Optimize GKE AI/ML workload prioritization

This document describes tools and best practices for maximizing resource utilization and minimizing downtime of heterogeneous AI/ML workloads in Google Kubernetes Engine (GKE), especially when there's no capacity in reservations or through on-demand resources. Heterogeneous workloads refer to different types of AI/ML workloads that run simultaneously in the same GKE cluster. For example, you might run a latency-sensitive online inference service alongside a series of interruptible batch training jobs.

This guide provides recommendations for Platform admins and operators and Data and AI specialists.

Benefits of AI/ML workload prioritization

Heterogeneous workloads have different priorities and share limited capacity and resources. The best practices in this page describe how to configure GKE and open source tools to help you get the following benefits:

  • Minimize downtime for high-priority workloads.
  • Quickly execute high-priority workloads.
  • Optimize resource consumption.

Background

GKE supports the following open source tools for optimizing resource utilization.

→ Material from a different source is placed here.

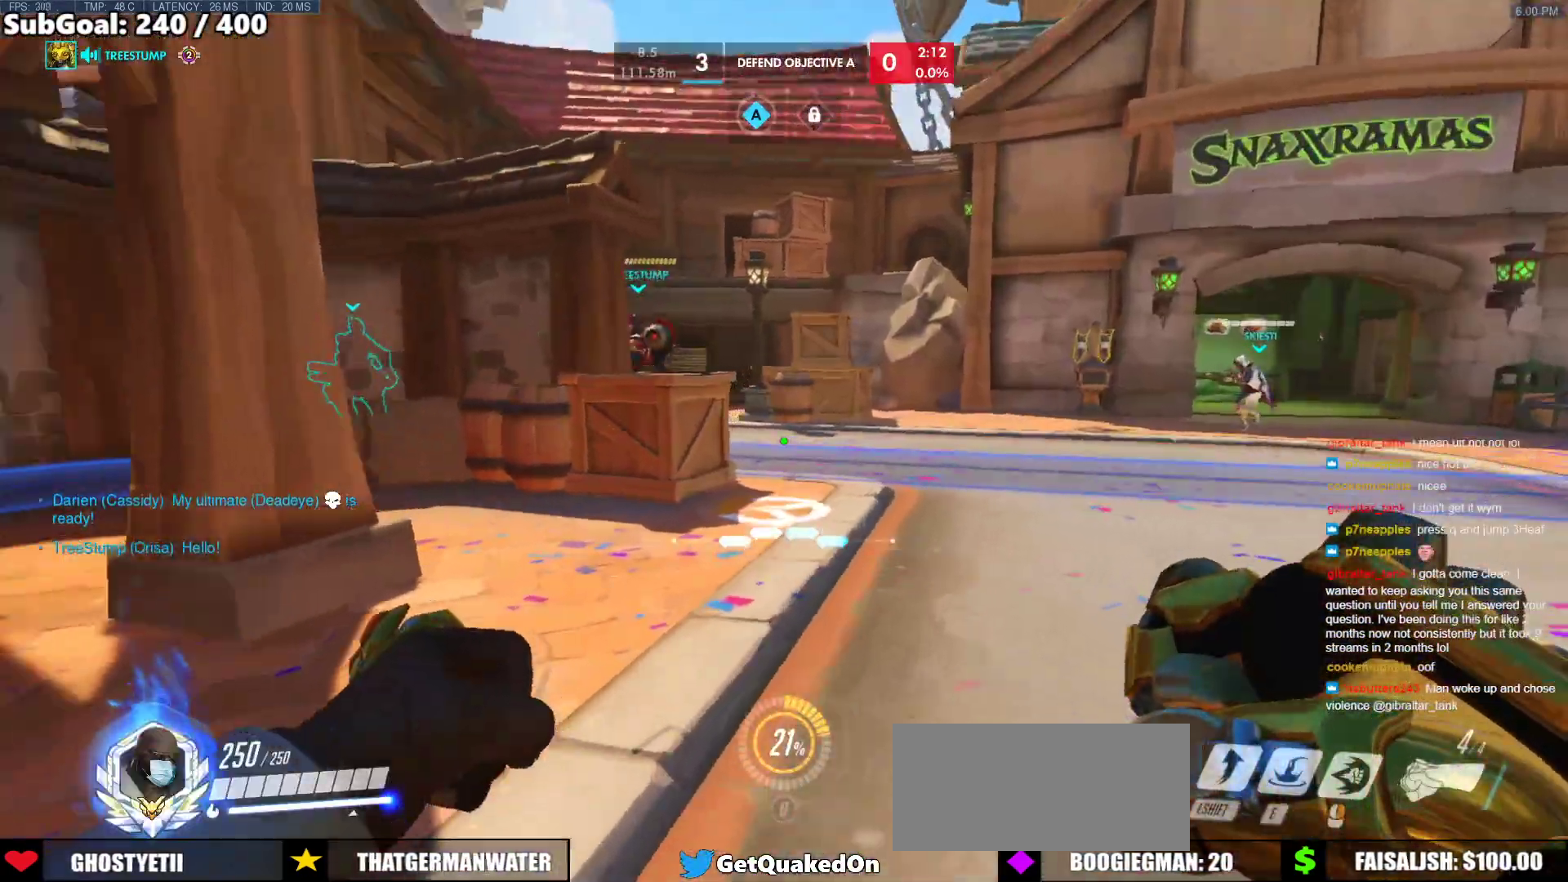
{"keys": [], "mouse": ["right"], "events": [[333, "mouse_right", "down"], [333, "w", "up"]]}
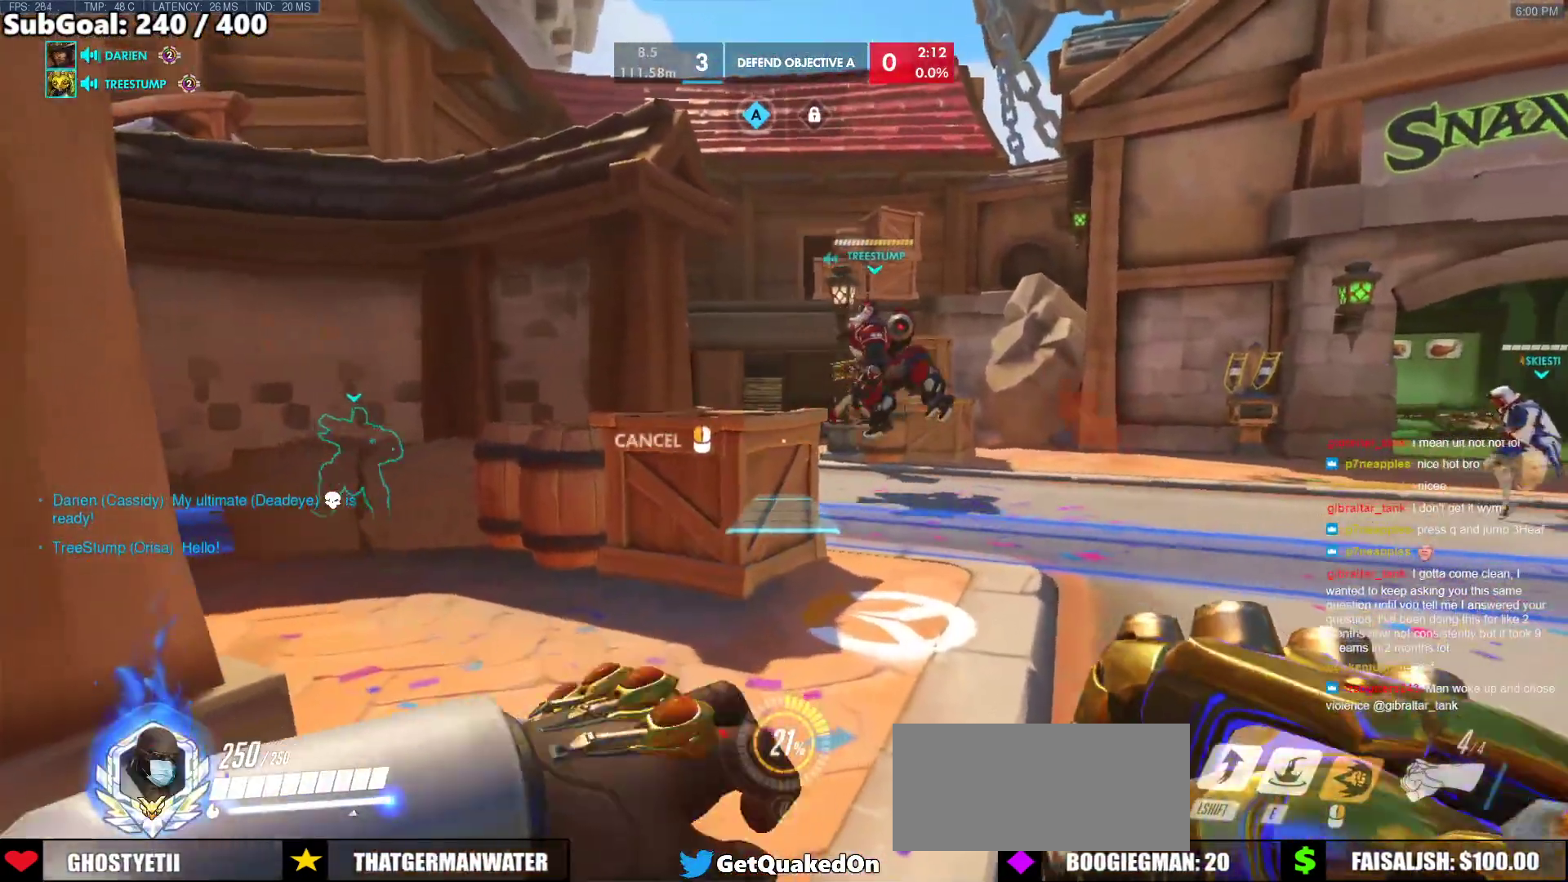
{"keys": ["w"], "mouse": ["right"], "events": [[117, "w", "down"]]}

  • Kueue:a Kubernetes-native workload queueing system designed for batch, AI, and high performance computing workloads. Kueue can be extended to manage other workload types, such as those defined by Custom Resource Definitions like leaderworkerset . Kueue manages quotas and how workloads consume them in a Kubernetes cluster. Kueue makes decisions about when a workload waits, when a workload starts (for example, by creating the Pod), and when a Pod belonging to a workload gets preempted.

    For more information about Kueue, see the Kueue concepts documentation.

  • Hotswap:a technique that reduces mean time to recovery (MTTR). Hotswap enables preemption based on workload priority when cluster resources are fully utilized and no additional capacity is available, either from on-demand instances or existing reservations.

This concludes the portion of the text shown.